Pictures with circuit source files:
==============================
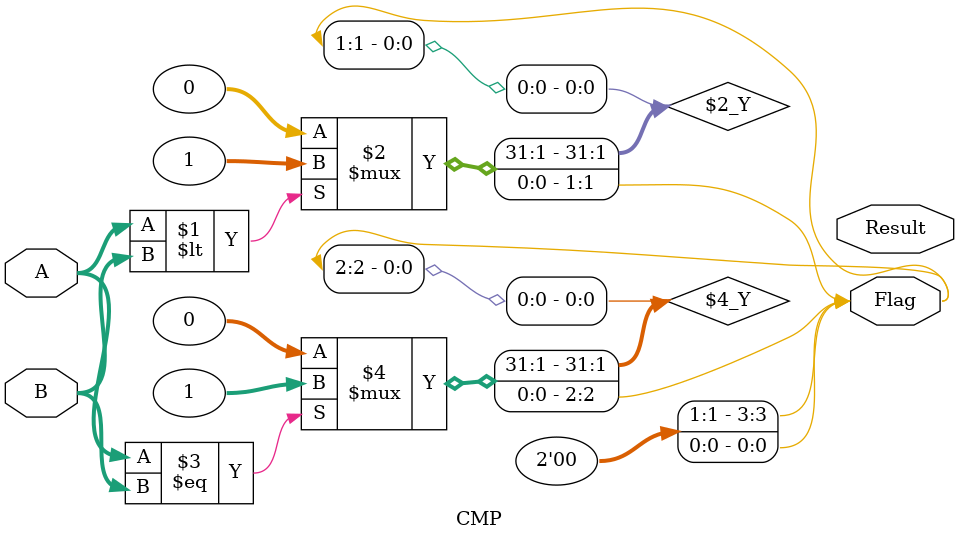
<source format=v>
module CMP(A, B, Result, Flag); //[N, Z, C, V}]
input [31:0] A;
input [31:0] B;
output [31:0] Result;
output [3:0] Flag;
wire Carry;
//assign Flag[2]= A>B?0:0;
assign Flag[1]= A<B?1:0;
assign Flag[2]= (A==B)?1:0;
assign Flag[3]=0;
assign Flag[0]=0;
endmodule

</source>
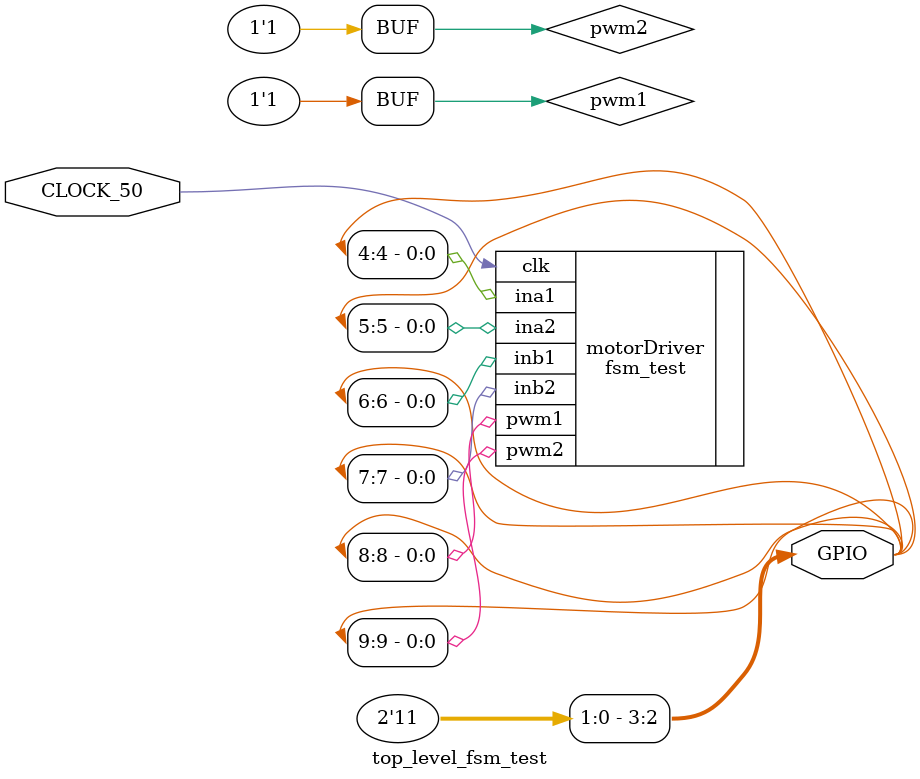
<source format=sv>
module top_level_fsm_test (
    input logic CLOCK_50,
    output logic [9:2] GPIO
);

    assign pwm1 = 1'b1;
	assign pwm2 = 1'b1;

    assign GPIO[2] = 1;
    assign GPIO[3] = 1;
    // assign GPIO[8] = pwm1;
    // assign GPIO[9] = pwm2;

    fsm_test motorDriver(
            .clk(CLOCK_50),
            .pwm1(GPIO[8]),
            .pwm2(GPIO[9]), 
            .ina1(GPIO[4]), 
            .inb1(GPIO[6]),
            .ina2(GPIO[5]),
            .inb2(GPIO[7])
    );

endmodule

</source>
==============================
> [Written task] Please reproduce the records above exactly and leave any picture behind.

> [Your solution]
<source format=v>
module CMP(A, B, Result, Flag); //[N, Z, C, V}]
input [31:0] A;
input [31:0] B;
output [31:0] Result;
output [3:0] Flag;
wire Carry;
//assign Flag[2]= A>B?0:0;
assign Flag[1]= A<B?1:0;
assign Flag[2]= (A==B)?1:0;
assign Flag[3]=0;
assign Flag[0]=0;
endmodule

</source>
<source format=sv>
module top_level_fsm_test (
    input logic CLOCK_50,
    output logic [9:2] GPIO
);

    assign pwm1 = 1'b1;
	assign pwm2 = 1'b1;

    assign GPIO[2] = 1;
    assign GPIO[3] = 1;
    // assign GPIO[8] = pwm1;
    // assign GPIO[9] = pwm2;

    fsm_test motorDriver(
            .clk(CLOCK_50),
            .pwm1(GPIO[8]),
            .pwm2(GPIO[9]), 
            .ina1(GPIO[4]), 
            .inb1(GPIO[6]),
            .ina2(GPIO[5]),
            .inb2(GPIO[7])
    );

endmodule

</source>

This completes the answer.